15. As much as possible he hides his justice from people:
He trains himself to the practice of virtue, in secret as much as he can. He cares for the inner virtues more than for the apparent ones. He places before him the word of the Lord about those who want to show their good deeds to people: "Assuredly, I say to you, they have their reward" (Matt. 6:5).
16. He rather tries to hide his justice from himself:
according to the word of the Lord: "do not let your left hand know what your right hand is doing" (Matt. 6:3).
For example he gives without counting what he gives.......and he tries to forget all the good that he has done, so that it would not be apparent before him, and so that it would not be in his thought or his memory, and so that he would not be tempting himself. He does not consider that good as being from his own power, but rather that God has done this good by means of him, and He could have done it by means of any other than him, and in a better manner.......and he remembers his lackings in doing that good deed, and reproaches himself about them.

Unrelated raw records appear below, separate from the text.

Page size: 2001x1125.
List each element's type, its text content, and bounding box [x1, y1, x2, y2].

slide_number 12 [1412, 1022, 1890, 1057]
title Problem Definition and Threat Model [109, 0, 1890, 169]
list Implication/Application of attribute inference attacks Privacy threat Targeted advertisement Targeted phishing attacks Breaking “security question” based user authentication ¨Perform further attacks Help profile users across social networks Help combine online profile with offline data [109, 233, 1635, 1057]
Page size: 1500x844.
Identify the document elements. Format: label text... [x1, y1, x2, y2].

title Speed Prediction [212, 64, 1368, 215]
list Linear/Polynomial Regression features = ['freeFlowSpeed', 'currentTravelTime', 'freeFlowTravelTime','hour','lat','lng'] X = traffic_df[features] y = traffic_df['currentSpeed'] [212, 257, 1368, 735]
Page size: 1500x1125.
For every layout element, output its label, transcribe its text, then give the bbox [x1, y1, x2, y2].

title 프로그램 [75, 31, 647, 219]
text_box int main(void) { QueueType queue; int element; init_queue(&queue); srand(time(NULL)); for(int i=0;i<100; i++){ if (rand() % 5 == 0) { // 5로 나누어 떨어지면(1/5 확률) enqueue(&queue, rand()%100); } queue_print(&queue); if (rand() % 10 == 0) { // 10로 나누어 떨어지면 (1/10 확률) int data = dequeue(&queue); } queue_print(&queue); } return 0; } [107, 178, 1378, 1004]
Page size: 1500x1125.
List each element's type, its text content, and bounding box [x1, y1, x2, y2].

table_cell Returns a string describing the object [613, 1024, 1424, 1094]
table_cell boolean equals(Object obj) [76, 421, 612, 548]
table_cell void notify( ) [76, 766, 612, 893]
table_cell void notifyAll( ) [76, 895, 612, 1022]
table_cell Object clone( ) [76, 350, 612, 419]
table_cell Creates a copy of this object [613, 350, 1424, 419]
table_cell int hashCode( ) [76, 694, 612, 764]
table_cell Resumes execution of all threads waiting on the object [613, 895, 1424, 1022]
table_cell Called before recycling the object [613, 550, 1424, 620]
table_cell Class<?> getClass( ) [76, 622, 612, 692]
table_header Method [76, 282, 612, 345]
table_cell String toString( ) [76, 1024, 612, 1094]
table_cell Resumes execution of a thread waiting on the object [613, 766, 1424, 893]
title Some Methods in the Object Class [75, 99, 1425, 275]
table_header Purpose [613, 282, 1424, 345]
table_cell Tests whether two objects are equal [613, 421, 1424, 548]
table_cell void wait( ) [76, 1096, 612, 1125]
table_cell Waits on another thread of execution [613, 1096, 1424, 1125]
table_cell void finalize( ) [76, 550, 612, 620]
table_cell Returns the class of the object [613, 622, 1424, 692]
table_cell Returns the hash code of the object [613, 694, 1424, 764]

17. The humble person praises others and not himself:
In every successful action which he has undertaken, he mentions the part of those who have co-operated with him for the success of the work, and the importance of what the others have done, praising what they did, and forgetting himself.
Above all, he mentions the hand of God in the success of the work. Thus he hides himself so that God appears, and so that others than himself show Him.
In all his actions, he loves good for itself, not for its reward, or for the people's appreciation of him.
So, this article in no more enough to cite all the means for humility. Till another meeting in the next issue, if the grace of God wills, and we live.